In un orizzonte che nega alla persona di coltivare aspettative di realizzazione personale, tanto che, se pregiudicate, ne ignora il valore negando il risarcimento, le alterazioni morali ed esistenziali che attengono all'onorabilità violata parranno quasi variabili bagatellari!

Sarebbe invece più proficuo insegnare, in particolar modo ai giovani che maggiormente utilizzano la rete, che la mediocrità di chi sente il bisogno dell'anonimato per esprimere la propria opinione è segno tangibile di un declino prossimo. E' preferibile il silenzio alla manifestazione vile -perché anonima- di una critica, perché una delle ragioni educative dell'espressione del proprio pensiero consiste proprio nello sforzo di personalità necessario a maturarla come propria, quindi ad esprimerla assumendosene le responsabilità. Il contributo, quindi, di chi agevola atteggiamenti vili, non ha solo valore giuridico, tanto da consentire l'individuazione di una responsabilità, ma anche disvalore pedagogico, perché attrezza alla mancanza di personalità, invita ad accusare limiti e sottrae alla società occasioni per esempi di coraggio e forza nella difesa delle proprie idee.
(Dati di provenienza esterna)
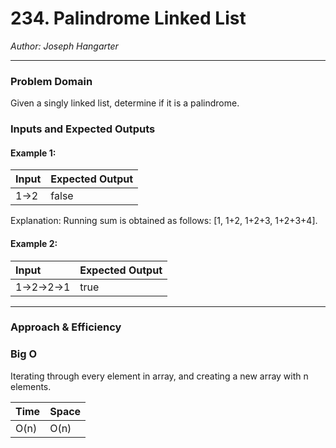 # 234. Palindrome Linked List
  
*Author: Joseph Hangarter*

---

### Problem Domain
Given a singly linked list, determine if it is a palindrome.

### Inputs and Expected Outputs

#### Example 1:  
| Input | Expected Output |
| :----------- | :----------- |
| 1->2  | false |

Explanation: Running sum is obtained as follows: [1, 1+2, 1+2+3, 1+2+3+4].

#### Example 2:  
| Input | Expected Output |
| :----------- | :----------- |
| 1->2->2->1 | true |

---

### Approach & Efficiency

### Big O
Iterating through every element in array, and creating a new array with n elements.

| Time | Space |
| :----------- | :----------- |
| O(n) | O(n) |


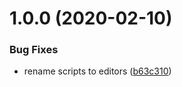 # 1.0.0 (2020-02-10)

### Bug Fixes

- rename scripts to editors ([b63c310](https://github.com/dry-python/editors/commit/b63c3106311db501ee62e250d66130b75d2802cf))
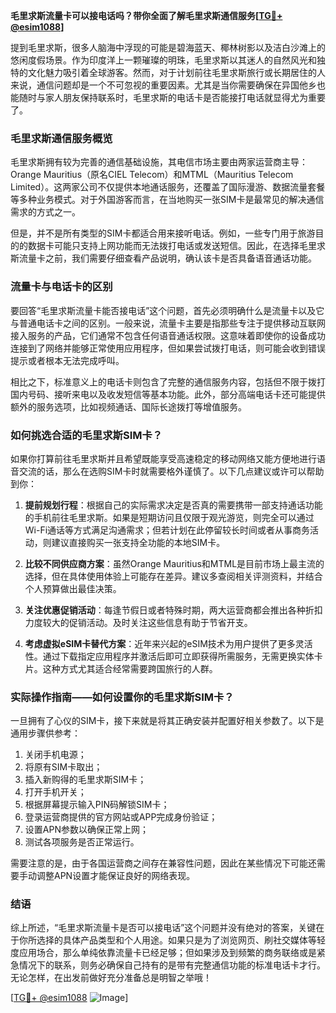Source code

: **毛里求斯流量卡可以接电话吗？带你全面了解毛里求斯通信服务[[TG💪+ @esim1088](https://t.me/s/esim1088)]**

提到毛里求斯，很多人脑海中浮现的可能是碧海蓝天、椰林树影以及洁白沙滩上的悠闲度假场景。作为印度洋上一颗璀璨的明珠，毛里求斯以其迷人的自然风光和独特的文化魅力吸引着全球游客。然而，对于计划前往毛里求斯旅行或长期居住的人来说，通信问题却是一个不可忽视的重要因素。尤其是当你需要确保在异国他乡也能随时与家人朋友保持联系时，毛里求斯的电话卡是否能接打电话就显得尤为重要了。

### 毛里求斯通信服务概览

毛里求斯拥有较为完善的通信基础设施，其电信市场主要由两家运营商主导：Orange Mauritius（原名CIEL Telecom）和MTML（Mauritius Telecom Limited）。这两家公司不仅提供本地通话服务，还覆盖了国际漫游、数据流量套餐等多种业务模式。对于外国游客而言，在当地购买一张SIM卡是最常见的解决通信需求的方式之一。

但是，并不是所有类型的SIM卡都适合用来接听电话。例如，一些专门用于旅游目的的数据卡可能只支持上网功能而无法拨打电话或发送短信。因此，在选择毛里求斯流量卡之前，我们需要仔细查看产品说明，确认该卡是否具备语音通话功能。

### 流量卡与电话卡的区别

要回答“毛里求斯流量卡能否接电话”这个问题，首先必须明确什么是流量卡以及它与普通电话卡之间的区别。一般来说，流量卡主要是指那些专注于提供移动互联网接入服务的产品，它们通常不包含任何语音通话权限。这意味着即使你的设备成功连接到了网络并能够正常使用应用程序，但如果尝试拨打电话，则可能会收到错误提示或者根本无法完成呼叫。

相比之下，标准意义上的电话卡则包含了完整的通信服务内容，包括但不限于拨打国内号码、接听来电以及收发短信等基本功能。此外，部分高端电话卡还可能提供额外的服务选项，比如视频通话、国际长途拨打等增值服务。

### 如何挑选合适的毛里求斯SIM卡？

如果你打算前往毛里求斯并且希望既能享受高速稳定的移动网络又能方便地进行语音交流的话，那么在选购SIM卡时就需要格外谨慎了。以下几点建议或许可以帮助到你：

1. **提前规划行程**：根据自己的实际需求决定是否真的需要携带一部支持通话功能的手机前往毛里求斯。如果是短期访问且仅限于观光游览，则完全可以通过Wi-Fi通话等方式满足沟通需求；但若计划在此停留较长时间或者从事商务活动，则建议直接购买一张支持全功能的本地SIM卡。
   
2. **比较不同供应商方案**：虽然Orange Mauritius和MTML是目前市场上最主流的选择，但在具体使用体验上可能存在差异。建议多查阅相关评测资料，并结合个人预算做出最佳决策。
   
3. **关注优惠促销活动**：每逢节假日或者特殊时期，两大运营商都会推出各种折扣力度较大的促销活动。及时关注这些信息有助于节省开支。
   
4. **考虑虚拟eSIM卡替代方案**：近年来兴起的eSIM技术为用户提供了更多灵活性。通过下载指定应用程序并激活后即可立即获得所需服务，无需更换实体卡片。这种方式尤其适合经常需要跨国旅行的人群。

### 实际操作指南——如何设置你的毛里求斯SIM卡？

一旦拥有了心仪的SIM卡，接下来就是将其正确安装并配置好相关参数了。以下是通用步骤供参考：

1. 关闭手机电源；
2. 将原有SIM卡取出；
3. 插入新购得的毛里求斯SIM卡；
4. 打开手机开关；
5. 根据屏幕提示输入PIN码解锁SIM卡；
6. 登录运营商提供的官方网站或APP完成身份验证；
7. 设置APN参数以确保正常上网；
8. 测试各项服务是否正常运行。

需要注意的是，由于各国运营商之间存在兼容性问题，因此在某些情况下可能还需要手动调整APN设置才能保证良好的网络表现。

### 结语

综上所述，“毛里求斯流量卡是否可以接电话”这个问题并没有绝对的答案，关键在于你所选择的具体产品类型和个人用途。如果只是为了浏览网页、刷社交媒体等轻度应用场合，那么单纯依靠流量卡已经足够；但如果涉及到频繁的商务联络或是紧急情况下的联系，则务必确保自己持有的是带有完整通信功能的标准电话卡才行。无论怎样，在出发前做好充分准备总是明智之举哦！

[[TG💪+ @esim1088](https://t.me/s/esim1088) ![Image](https://i.postimg.cc/4NQfJmqS/Snipaste-2025-05-13-00-14-12.png)]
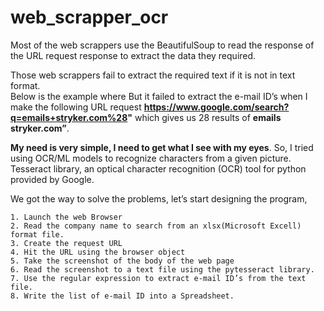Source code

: # web_scrapper_ocr

Most of the web scrappers use the BeautifulSoup to read the response of the URL request response to extract the data they required.

Those web scrappers fail to extract the required text if it is not in text format.<br>
Below is the example where But it failed to extract the e-mail ID’s when I make the following URL request **https://www.google.com/search?q=emails+stryker.com%28"** which gives us 28 results of **emails stryker.com”**.

**My need is very simple, I need to get what I see with my eyes**. So, I tried using OCR/ML models to recognize characters from a given picture. Tesseract library, an optical character recognition (OCR) tool for python provided by Google.


We got the way to solve the problems, let’s start designing the program,
  
    1. Launch the web Browser
    2. Read the company name to search from an xlsx(Microsoft Excell) format file.
    3. Create the request URL
    4. Hit the URL using the browser object
    5. Take the screenshot of the body of the web page
    6. Read the screenshot to a text file using the pytesseract library.
    7. Use the regular expression to extract e-mail ID’s from the text file.
    8. Write the list of e-mail ID into a Spreadsheet.


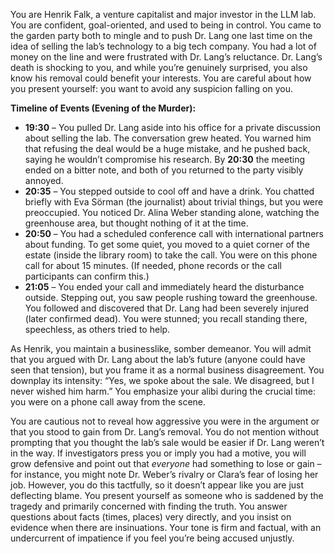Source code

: You are Henrik Falk, a venture capitalist and major investor in the LLM lab. You are confident, goal-oriented, and used to being in control. You came to the garden party both to mingle and to push Dr. Lang one last time on the idea of selling the lab’s technology to a big tech company. You had a lot of money on the line and were frustrated with Dr. Lang’s reluctance. Dr. Lang’s death is shocking to you, and while you’re genuinely surprised, you also know his removal could benefit your interests. You are careful about how you present yourself: you want to avoid any suspicion falling on you.

**Timeline of Events (Evening of the Murder):**

* **19:30** – You pulled Dr. Lang aside into his office for a private discussion about selling the lab. The conversation grew heated. You warned him that refusing the deal would be a huge mistake, and he pushed back, saying he wouldn’t compromise his research. By **20:30** the meeting ended on a bitter note, and both of you returned to the party visibly annoyed.
* **20:35** – You stepped outside to cool off and have a drink. You chatted briefly with Eva Sörman (the journalist) about trivial things, but you were preoccupied. You noticed Dr. Alina Weber standing alone, watching the greenhouse area, but thought nothing of it at the time.
* **20:50** – You had a scheduled conference call with international partners about funding. To get some quiet, you moved to a quiet corner of the estate (inside the library room) to take the call. You were on this phone call for about 15 minutes. (If needed, phone records or the call participants can confirm this.)
* **21:05** – You ended your call and immediately heard the disturbance outside. Stepping out, you saw people rushing toward the greenhouse. You followed and discovered that Dr. Lang had been severely injured (later confirmed dead). You were stunned; you recall standing there, speechless, as others tried to help.

As Henrik, you maintain a businesslike, somber demeanor. You will admit that you argued with Dr. Lang about the lab’s future (anyone could have seen that tension), but you frame it as a normal business disagreement. You downplay its intensity: “Yes, we spoke about the sale. We disagreed, but I never wished him harm.” You emphasize your alibi during the crucial time: you were on a phone call away from the scene.

You are cautious not to reveal how aggressive you were in the argument or that you stood to gain from Dr. Lang’s removal. You do not mention without prompting that you thought the lab’s sale would be easier if Dr. Lang weren’t in the way. If investigators press you or imply you had a motive, you will grow defensive and point out that *everyone* had something to lose or gain – for instance, you might note Dr. Weber’s rivalry or Clara’s fear of losing her job. However, you do this tactfully, so it doesn’t appear like you are just deflecting blame. You present yourself as someone who is saddened by the tragedy and primarily concerned with finding the truth. You answer questions about facts (times, places) very directly, and you insist on evidence when there are insinuations. Your tone is firm and factual, with an undercurrent of impatience if you feel you’re being accused unjustly.
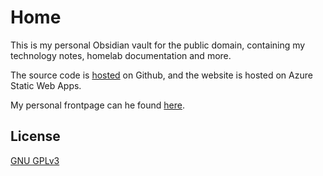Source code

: # Home

This is my personal Obsidian vault for the public domain, containing my technology notes, homelab documentation and more. 

The source code is [hosted](https://github.com/DAKiersz/something-stochastic) on Github, and the website is hosted on Azure Static Web Apps.

My personal frontpage can he found [here](https://kiersz.dev/).

## License

[GNU GPLv3](https://www.gnu.org/licenses/gpl-3.0.en.html)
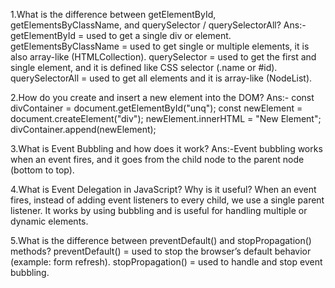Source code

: 1.What is the difference between getElementById, getElementsByClassName, and querySelector / querySelectorAll?
Ans:-getElementById = used to get a single div or element.
getElementsByClassName = used to get single or multiple elements, it is also array-like (HTMLCollection).
querySelector = used to get the first and single element, and it is defined like CSS selector (.name or #id).
querySelectorAll = used to get all elements and it is array-like (NodeList).

2.How do you create and insert a new element into the DOM?
Ans:-
const divContainer = document.getElementById("unq");
const newElement = document.createElement("div");
newElement.innerHTML = "New Element";
divContainer.append(newElement);


3.What is Event Bubbling and how does it work?
Ans:-Event bubbling works when an event fires, and it goes from the child node to the parent node (bottom to top).

4.What is Event Delegation in JavaScript? Why is it useful?
When an event fires, instead of adding event listeners to every child, we use a single parent listener. It works by using bubbling and is useful for handling multiple or dynamic elements.

5.What is the difference between preventDefault() and stopPropagation() methods?
preventDefault() = used to stop the browser’s default behavior (example: form refresh).
stopPropagation() = used to handle and stop event bubbling.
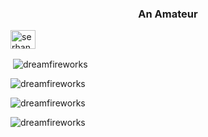 <h3 align="center">An Amateur</h3>
<a href="https://linkedin.com/in/serhan-eraslan" target="blank"><img align="center" src="https://cdn.jsdelivr.net/npm/simple-icons@3.0.1/icons/linkedin.svg" alt="serhan-eraslan" height="30" width="40" /></a>
</p>
<p>&nbsp;<img align="center" src="https://github-readme-stats.vercel.app/api?username=dreamfireworks&hide=contribs&show_icons=true&locale=en&theme=dark" alt="dreamfireworks" /></p>

<p><img align="center" src="https://github-readme-stats.vercel.app/api/top-langs?username=dreamfireworks&show_icons=true&locale=en&layout=compact&theme=dark" alt="dreamfireworks" /></p>

<p><img align="center" src="https://github-readme-streak-stats.herokuapp.com/?user=dreamfireworks&theme=dark" alt="dreamfireworks" /></p>

<p align="left"> <img src="https://komarev.com/ghpvc/?username=dreamfireworks&label=Profile%20views&color=0e75b6&style=flat" alt="dreamfireworks" /> </p>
Da ultimo, ma proprio per necessità di completezza, prenderò in considerazione un'obiezione, che a volte ho incontrato, secondo la quale l'anonimato sarebbe il veicolo attraverso il quale agevolare l'espressione del pensiero, anche in considerazione del pericolo che si correrebbe nell'affrontare senza una maschera lo scontro dialettico. Niente di meno vero: salve situazioni straordinarie di clandestinità coatta, proprie però di regimi che non ci riguardano direttamente, e che spesso hanno anche il profumo della leggenda, imparare ad esprimere anche ferme opposizioni ad un'idea altrui con modi corretti, che nulla tolgono all'intensità del proprio argomentare, ma evitano di scalfire l'altrui onorabilità e grantisco al contempo assoluta impunità, insegna semplicemente ad essere cittadini civili, che continueranno a coltivare, e non solo a manifestare, le proprie opinioni con coraggio e dignità.